Task details:
Convert the material below into a numbered list, one item per line, omitting any blank lines. Leave the pictures out of the answer.

----

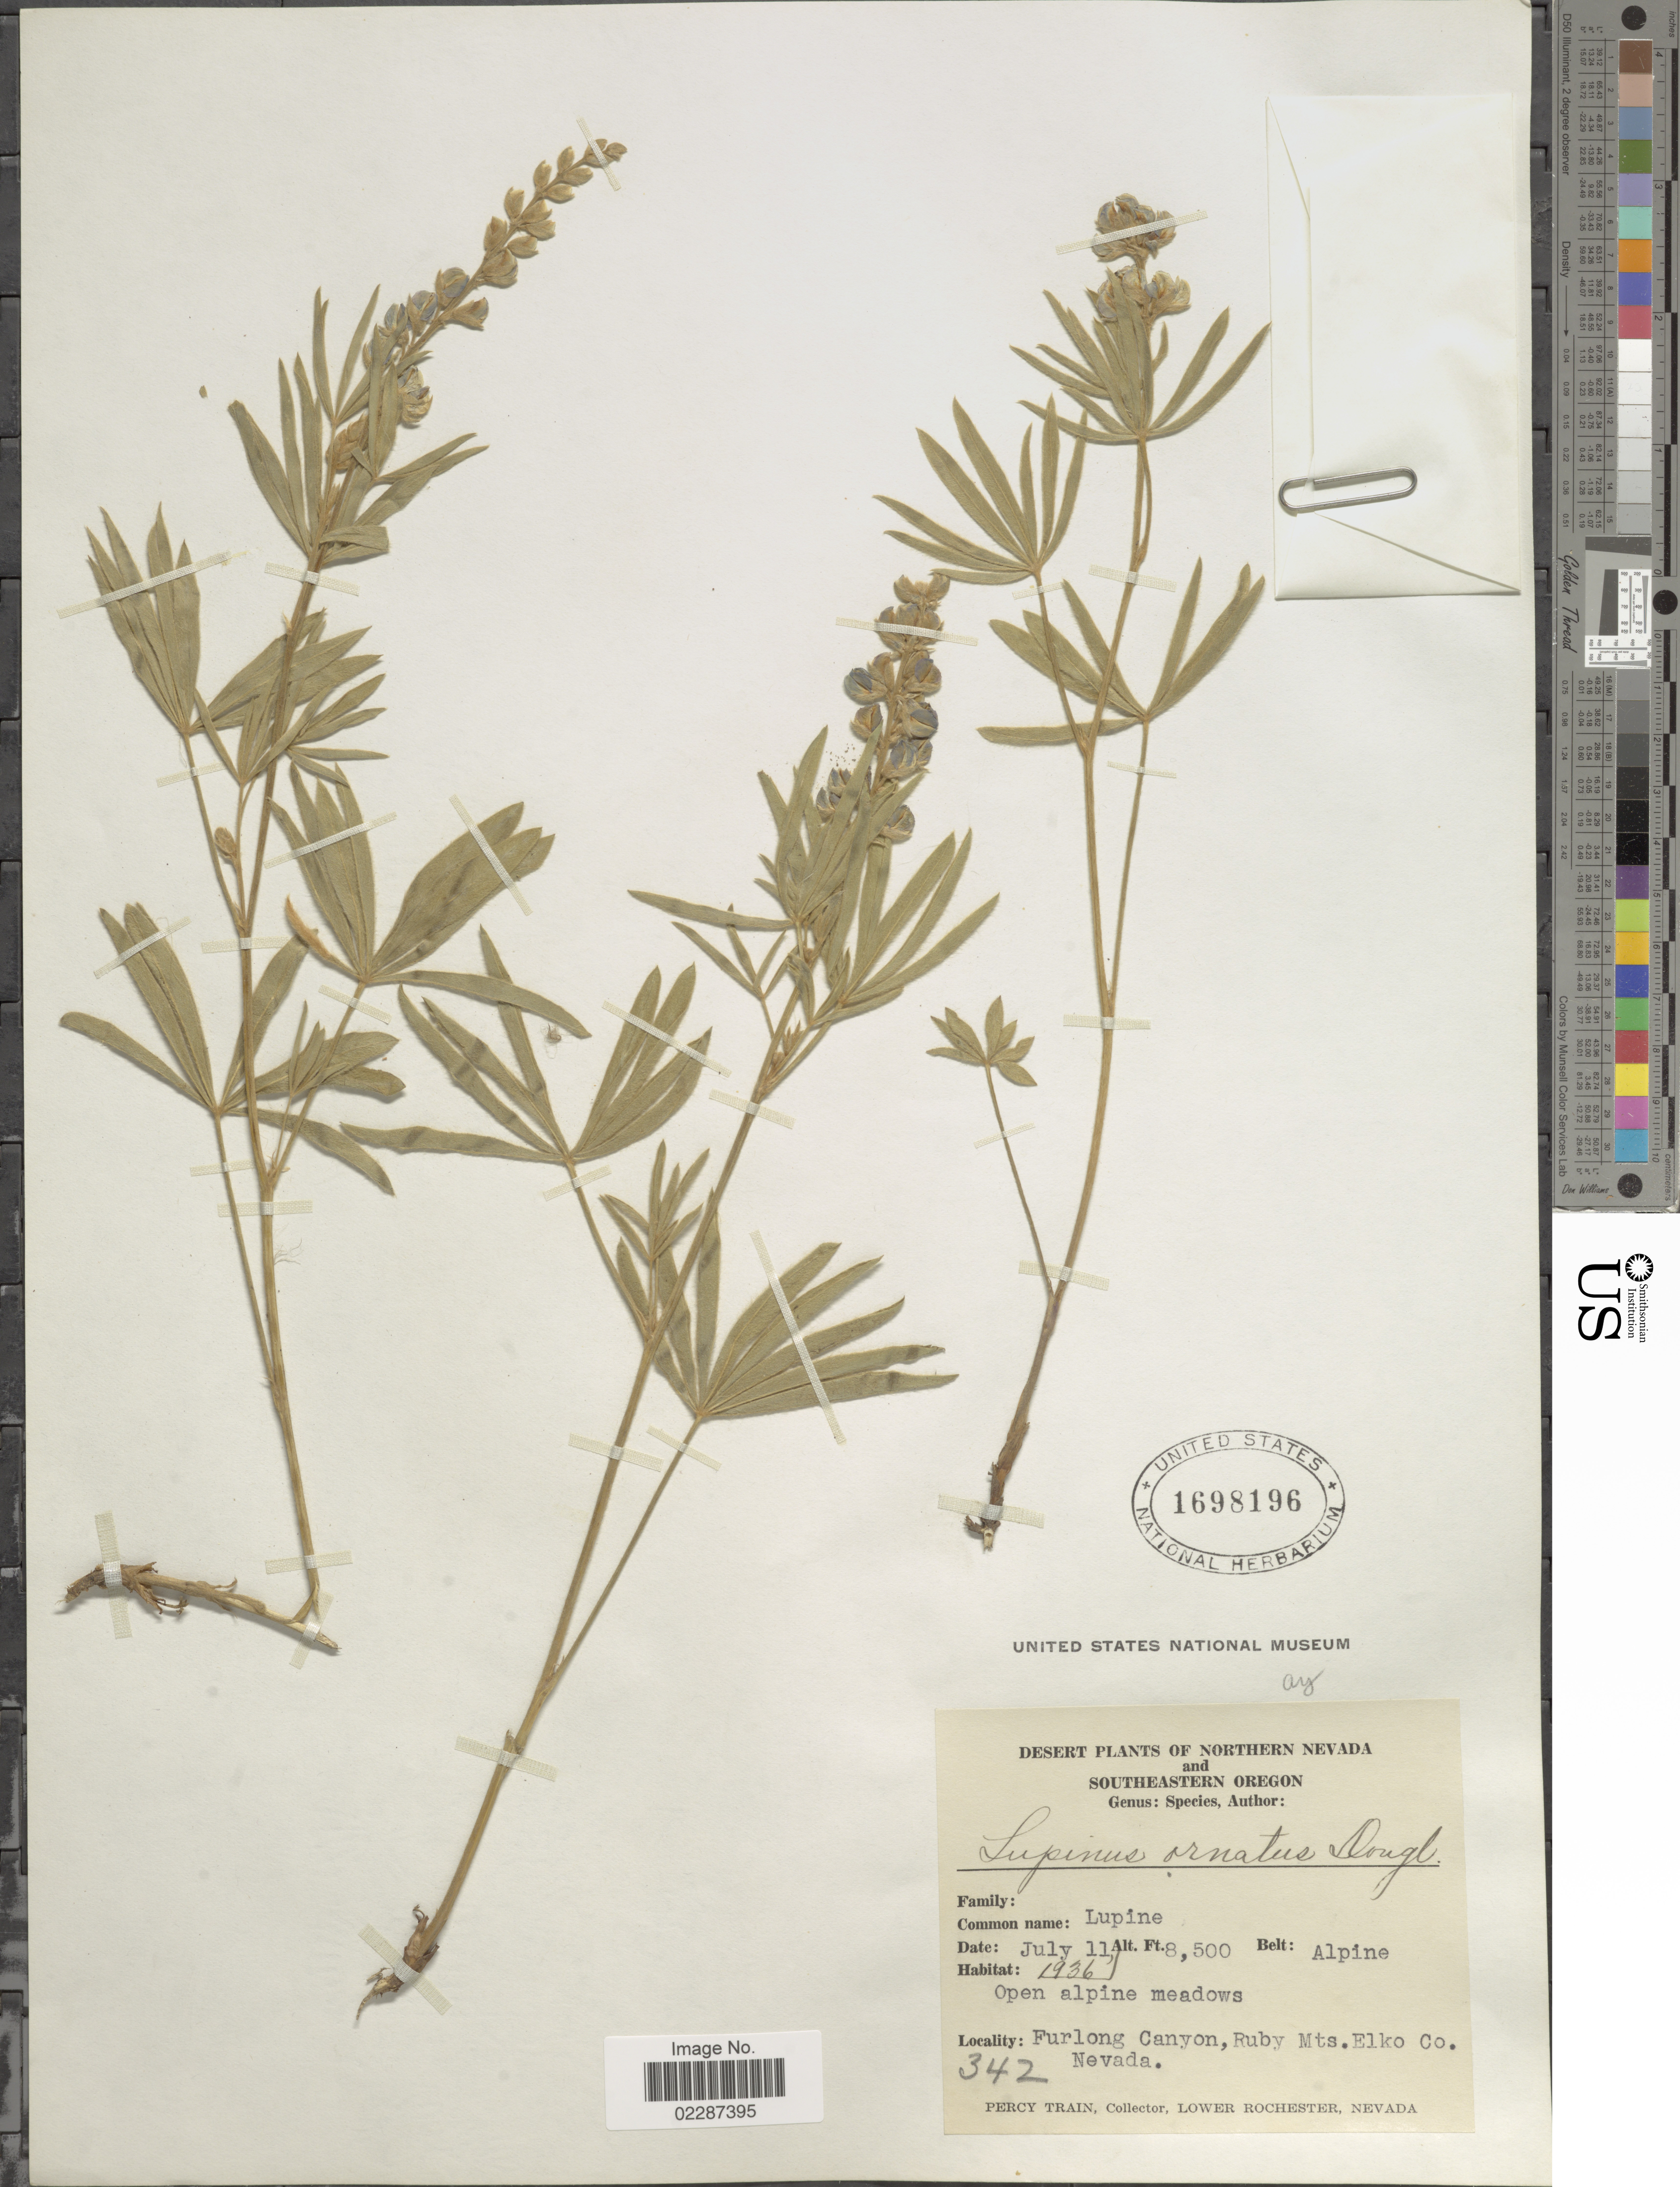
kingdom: Plantae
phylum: Tracheophyta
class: Magnoliopsida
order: Fabales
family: Fabaceae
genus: Lupinus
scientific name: Lupinus sericeus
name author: Pursh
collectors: P. Train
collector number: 342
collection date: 1936-07-11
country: United States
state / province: Nevada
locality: Northern Nevada and Southeastern Oregon, Furlong Canyon, Ruby Mts. Elko Co.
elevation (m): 2591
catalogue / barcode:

----

Exercise output:
1. kingdom: Plantae
2. phylum: Tracheophyta
3. class: Magnoliopsida
4. order: Fabales
5. family: Fabaceae
6. genus: Lupinus
7. scientific name: Lupinus sericeus
8. name author: Pursh
9. collectors: P. Train
10. collector number: 342
11. collection date: 1936-07-11
12. country: United States
13. state / province: Nevada
14. locality: Northern Nevada and Southeastern Oregon, Furlong Canyon, Ruby Mts. Elko Co.
15. elevation (m): 2591
16. catalogue / barcode:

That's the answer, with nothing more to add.